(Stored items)
Start of Block
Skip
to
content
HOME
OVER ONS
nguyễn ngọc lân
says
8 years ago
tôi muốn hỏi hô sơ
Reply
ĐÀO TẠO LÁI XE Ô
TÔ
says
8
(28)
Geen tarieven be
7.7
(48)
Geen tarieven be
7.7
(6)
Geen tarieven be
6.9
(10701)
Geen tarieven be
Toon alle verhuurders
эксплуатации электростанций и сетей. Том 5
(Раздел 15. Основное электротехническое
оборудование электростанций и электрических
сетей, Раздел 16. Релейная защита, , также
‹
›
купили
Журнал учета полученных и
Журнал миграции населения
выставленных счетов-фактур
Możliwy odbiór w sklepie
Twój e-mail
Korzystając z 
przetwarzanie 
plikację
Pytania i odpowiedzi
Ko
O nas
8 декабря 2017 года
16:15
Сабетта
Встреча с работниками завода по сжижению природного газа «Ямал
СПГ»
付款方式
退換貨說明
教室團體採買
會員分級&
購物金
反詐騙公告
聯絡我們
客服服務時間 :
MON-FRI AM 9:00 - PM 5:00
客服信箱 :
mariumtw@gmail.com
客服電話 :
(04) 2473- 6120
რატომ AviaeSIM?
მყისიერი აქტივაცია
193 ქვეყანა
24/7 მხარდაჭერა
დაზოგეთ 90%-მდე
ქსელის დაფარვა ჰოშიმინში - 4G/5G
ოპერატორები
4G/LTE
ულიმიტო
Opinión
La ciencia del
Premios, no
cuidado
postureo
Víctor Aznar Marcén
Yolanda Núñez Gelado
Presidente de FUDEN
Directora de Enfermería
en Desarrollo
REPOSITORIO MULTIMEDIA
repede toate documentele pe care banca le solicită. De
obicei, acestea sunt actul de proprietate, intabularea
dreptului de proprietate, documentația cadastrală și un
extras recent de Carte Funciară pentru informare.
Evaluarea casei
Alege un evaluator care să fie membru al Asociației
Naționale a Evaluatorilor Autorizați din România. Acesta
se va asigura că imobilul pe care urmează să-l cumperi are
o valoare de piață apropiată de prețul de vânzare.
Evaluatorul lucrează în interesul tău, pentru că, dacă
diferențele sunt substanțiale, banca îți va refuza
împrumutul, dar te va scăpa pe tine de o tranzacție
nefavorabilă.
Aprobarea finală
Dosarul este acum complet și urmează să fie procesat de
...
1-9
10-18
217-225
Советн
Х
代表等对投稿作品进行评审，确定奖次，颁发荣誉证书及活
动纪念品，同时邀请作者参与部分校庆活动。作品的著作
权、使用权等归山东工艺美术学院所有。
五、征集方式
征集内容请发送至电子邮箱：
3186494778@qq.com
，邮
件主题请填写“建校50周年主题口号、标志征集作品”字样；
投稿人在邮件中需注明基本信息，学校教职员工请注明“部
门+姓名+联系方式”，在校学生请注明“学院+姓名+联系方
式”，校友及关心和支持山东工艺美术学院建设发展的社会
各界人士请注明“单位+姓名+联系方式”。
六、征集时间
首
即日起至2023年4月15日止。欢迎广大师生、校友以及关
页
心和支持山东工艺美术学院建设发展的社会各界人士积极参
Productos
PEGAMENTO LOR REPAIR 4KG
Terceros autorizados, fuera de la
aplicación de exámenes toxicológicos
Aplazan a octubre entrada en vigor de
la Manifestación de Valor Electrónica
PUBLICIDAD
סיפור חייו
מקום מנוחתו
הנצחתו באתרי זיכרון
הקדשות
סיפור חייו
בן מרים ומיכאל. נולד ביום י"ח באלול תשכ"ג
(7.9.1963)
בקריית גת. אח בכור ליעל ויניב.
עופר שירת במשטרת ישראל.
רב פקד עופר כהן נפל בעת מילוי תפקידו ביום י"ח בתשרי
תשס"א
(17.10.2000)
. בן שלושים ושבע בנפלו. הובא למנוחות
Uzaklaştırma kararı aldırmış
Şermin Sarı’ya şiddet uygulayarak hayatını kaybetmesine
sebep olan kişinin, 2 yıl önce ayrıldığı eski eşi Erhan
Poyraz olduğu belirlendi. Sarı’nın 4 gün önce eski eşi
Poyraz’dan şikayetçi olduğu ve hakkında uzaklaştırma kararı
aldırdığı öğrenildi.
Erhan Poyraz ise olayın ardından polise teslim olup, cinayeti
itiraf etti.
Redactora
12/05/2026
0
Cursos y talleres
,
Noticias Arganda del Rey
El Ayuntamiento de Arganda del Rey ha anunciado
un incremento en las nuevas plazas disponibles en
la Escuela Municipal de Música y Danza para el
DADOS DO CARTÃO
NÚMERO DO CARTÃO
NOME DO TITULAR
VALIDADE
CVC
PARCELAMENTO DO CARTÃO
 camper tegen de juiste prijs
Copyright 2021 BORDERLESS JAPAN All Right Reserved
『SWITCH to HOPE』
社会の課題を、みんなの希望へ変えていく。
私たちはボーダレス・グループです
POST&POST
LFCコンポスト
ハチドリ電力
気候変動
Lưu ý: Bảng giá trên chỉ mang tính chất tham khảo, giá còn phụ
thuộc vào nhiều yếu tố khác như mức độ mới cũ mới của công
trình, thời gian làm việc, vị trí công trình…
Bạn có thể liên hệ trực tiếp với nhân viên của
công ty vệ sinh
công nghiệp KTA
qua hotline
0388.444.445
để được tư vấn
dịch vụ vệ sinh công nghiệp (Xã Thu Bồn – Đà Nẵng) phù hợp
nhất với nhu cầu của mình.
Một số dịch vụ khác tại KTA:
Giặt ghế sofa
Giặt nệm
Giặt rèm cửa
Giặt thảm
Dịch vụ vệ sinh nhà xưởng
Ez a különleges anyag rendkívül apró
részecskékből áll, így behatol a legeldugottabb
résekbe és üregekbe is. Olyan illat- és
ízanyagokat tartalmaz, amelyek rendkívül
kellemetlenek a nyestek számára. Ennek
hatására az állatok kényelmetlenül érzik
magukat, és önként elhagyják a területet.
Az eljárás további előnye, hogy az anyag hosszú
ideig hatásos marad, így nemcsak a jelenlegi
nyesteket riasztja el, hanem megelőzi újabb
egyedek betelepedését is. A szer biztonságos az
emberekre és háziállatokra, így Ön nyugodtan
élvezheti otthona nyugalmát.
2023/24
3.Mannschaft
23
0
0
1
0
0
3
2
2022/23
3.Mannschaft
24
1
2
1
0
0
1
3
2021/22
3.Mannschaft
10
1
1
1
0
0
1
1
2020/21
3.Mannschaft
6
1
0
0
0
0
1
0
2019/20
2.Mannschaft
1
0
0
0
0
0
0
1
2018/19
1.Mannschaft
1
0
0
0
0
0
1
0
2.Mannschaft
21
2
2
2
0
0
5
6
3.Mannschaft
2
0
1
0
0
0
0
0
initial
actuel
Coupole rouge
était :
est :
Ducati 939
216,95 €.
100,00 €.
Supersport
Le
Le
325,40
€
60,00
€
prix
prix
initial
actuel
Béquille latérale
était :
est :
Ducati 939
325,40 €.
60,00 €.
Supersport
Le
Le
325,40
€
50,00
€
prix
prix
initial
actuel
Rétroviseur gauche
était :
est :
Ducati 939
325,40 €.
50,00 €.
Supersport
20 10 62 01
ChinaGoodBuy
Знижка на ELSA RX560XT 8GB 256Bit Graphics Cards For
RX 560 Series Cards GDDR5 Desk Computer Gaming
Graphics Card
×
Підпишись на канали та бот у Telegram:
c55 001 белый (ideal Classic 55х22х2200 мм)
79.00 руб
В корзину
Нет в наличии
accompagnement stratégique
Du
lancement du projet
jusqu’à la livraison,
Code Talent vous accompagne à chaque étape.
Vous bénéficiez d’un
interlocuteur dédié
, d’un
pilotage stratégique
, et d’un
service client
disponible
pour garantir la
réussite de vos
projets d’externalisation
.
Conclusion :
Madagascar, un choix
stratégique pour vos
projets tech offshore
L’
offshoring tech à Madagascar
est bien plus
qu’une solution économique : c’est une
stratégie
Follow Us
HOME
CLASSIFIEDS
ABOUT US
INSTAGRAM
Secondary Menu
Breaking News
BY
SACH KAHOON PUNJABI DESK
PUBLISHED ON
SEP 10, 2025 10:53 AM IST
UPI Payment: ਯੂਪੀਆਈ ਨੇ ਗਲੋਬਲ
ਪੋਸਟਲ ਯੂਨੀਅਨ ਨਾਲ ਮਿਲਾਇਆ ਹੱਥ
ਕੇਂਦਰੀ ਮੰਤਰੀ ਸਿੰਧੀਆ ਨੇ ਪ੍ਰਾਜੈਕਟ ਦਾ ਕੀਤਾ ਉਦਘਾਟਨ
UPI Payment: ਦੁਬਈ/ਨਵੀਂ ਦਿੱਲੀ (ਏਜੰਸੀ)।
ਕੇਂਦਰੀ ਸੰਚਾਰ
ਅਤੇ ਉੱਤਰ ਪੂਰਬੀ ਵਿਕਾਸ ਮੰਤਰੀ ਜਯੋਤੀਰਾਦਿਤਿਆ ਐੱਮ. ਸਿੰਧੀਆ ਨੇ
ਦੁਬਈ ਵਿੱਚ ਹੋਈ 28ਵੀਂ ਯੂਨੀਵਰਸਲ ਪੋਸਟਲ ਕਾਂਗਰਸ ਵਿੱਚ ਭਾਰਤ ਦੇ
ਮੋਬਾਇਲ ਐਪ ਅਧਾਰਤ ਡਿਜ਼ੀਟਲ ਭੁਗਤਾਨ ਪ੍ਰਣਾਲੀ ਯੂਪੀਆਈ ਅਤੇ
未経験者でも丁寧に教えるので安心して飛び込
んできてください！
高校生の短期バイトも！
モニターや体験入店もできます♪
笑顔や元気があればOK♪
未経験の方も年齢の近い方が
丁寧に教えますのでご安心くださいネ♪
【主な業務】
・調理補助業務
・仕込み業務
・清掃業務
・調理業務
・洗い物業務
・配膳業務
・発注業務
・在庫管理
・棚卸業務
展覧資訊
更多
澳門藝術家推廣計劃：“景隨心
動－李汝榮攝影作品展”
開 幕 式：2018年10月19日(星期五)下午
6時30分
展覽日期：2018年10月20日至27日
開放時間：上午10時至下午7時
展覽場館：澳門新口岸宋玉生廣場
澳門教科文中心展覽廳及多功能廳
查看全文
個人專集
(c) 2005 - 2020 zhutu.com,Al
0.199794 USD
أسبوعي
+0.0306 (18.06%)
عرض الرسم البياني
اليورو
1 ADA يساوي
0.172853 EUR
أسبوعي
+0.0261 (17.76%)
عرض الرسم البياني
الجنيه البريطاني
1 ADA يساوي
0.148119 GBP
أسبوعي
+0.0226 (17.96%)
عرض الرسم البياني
End of Block
Among the lines above, find those carrying the word "nghiệp" and copy them out.

→ RESPONSE AREA
công nghiệp KTA
dịch vụ vệ sinh công nghiệp (Xã Thu Bồn – Đà Nẵng) phù hợp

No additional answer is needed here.